Nigeria’s monetary authorities opted for stability at the November meeting as the Monetary Policy Committee (MPC) of the Central Bank of Nigeria (CBN) voted to retain the Monetary Policy Rate (MPR) at 27.00%, following a 50bps cut in the previous session. According to the Committee, the decision reflects a deliberate effort to safeguard recent progress in reducing inflation while anchoring market expectations.
In a notable shift, the MPC narrowed the asymmetric corridor to +50/-450bps from the previous +250/-250bps, signalling an emerging easing bias even as it prioritises price stability. Other key parameters were left unchanged, including the Cash Reserve Ratio (CRR) at 45% for Deposit Money Banks, 16% for Merchant Banks, and 75% for non-TSA public sector deposits. The liquidity ratio also remained at 30%.

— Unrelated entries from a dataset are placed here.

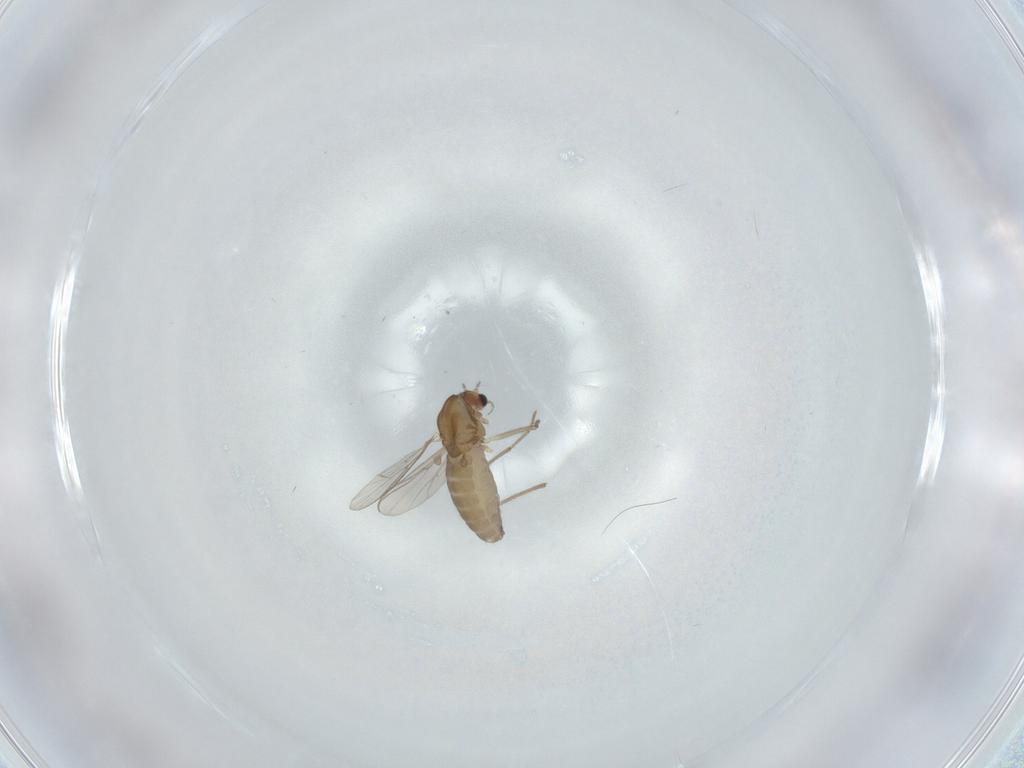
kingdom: Animalia
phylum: Arthropoda
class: Insecta
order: Diptera
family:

Looking ahead, the MPC remains cautiously optimistic that inflation will continue its downward trend, supported by naira stability, improved harvest outcomes, and relatively stable petroleum prices. However, with inflation expected to remain in double digits through 2026, policymakers are expected to tread carefully. Analysts anticipate that when rate cuts resume, they will likely occur gradually, in line with the CBN’s preference for a controlled and measured easing cycle to maintain macroeconomic stability.

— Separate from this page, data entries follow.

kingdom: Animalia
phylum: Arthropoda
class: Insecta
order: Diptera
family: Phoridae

In the oil sector, Nigeria recorded a modest rebound in crude production, with output (including condensates) rising by 1.0% month-on-month to 1.60 mb/d in October, up from 1.58 mb/d in September, according to the Nigerian Upstream Petroleum Regulatory Commission (NUPRC). The improvement reflects higher output across major terminals such as Bonny (+25.6%), Forcados (+25.0%), Odudu (+5.3%), Agbami (+4.9%), Escravos (+4.5%) and Brass (+1.3%). These gains offset notable declines at Qua Iboe (–41.7%) and Tulja–Okwuibome (–2.8%). Officials attribute the recovery to stabilised operations following the suspension of industrial action by PENGASSAN in the previous month.
Looking ahead, analysts expect sustained security improvements and rising investment across key upstream assets to keep production above the 2024 full-year average of 1.55 mb/d. However, production is still projected to remain below the Federal Government’s 2025 target of 2.06 mb/d. The industry continues to grapple with operational volatilities, including periodic maintenance, infrastructure upgrades, and intermittent downtime at major terminals—factors that have informed a conservative production forecast of 1.68 mb/d for 2025.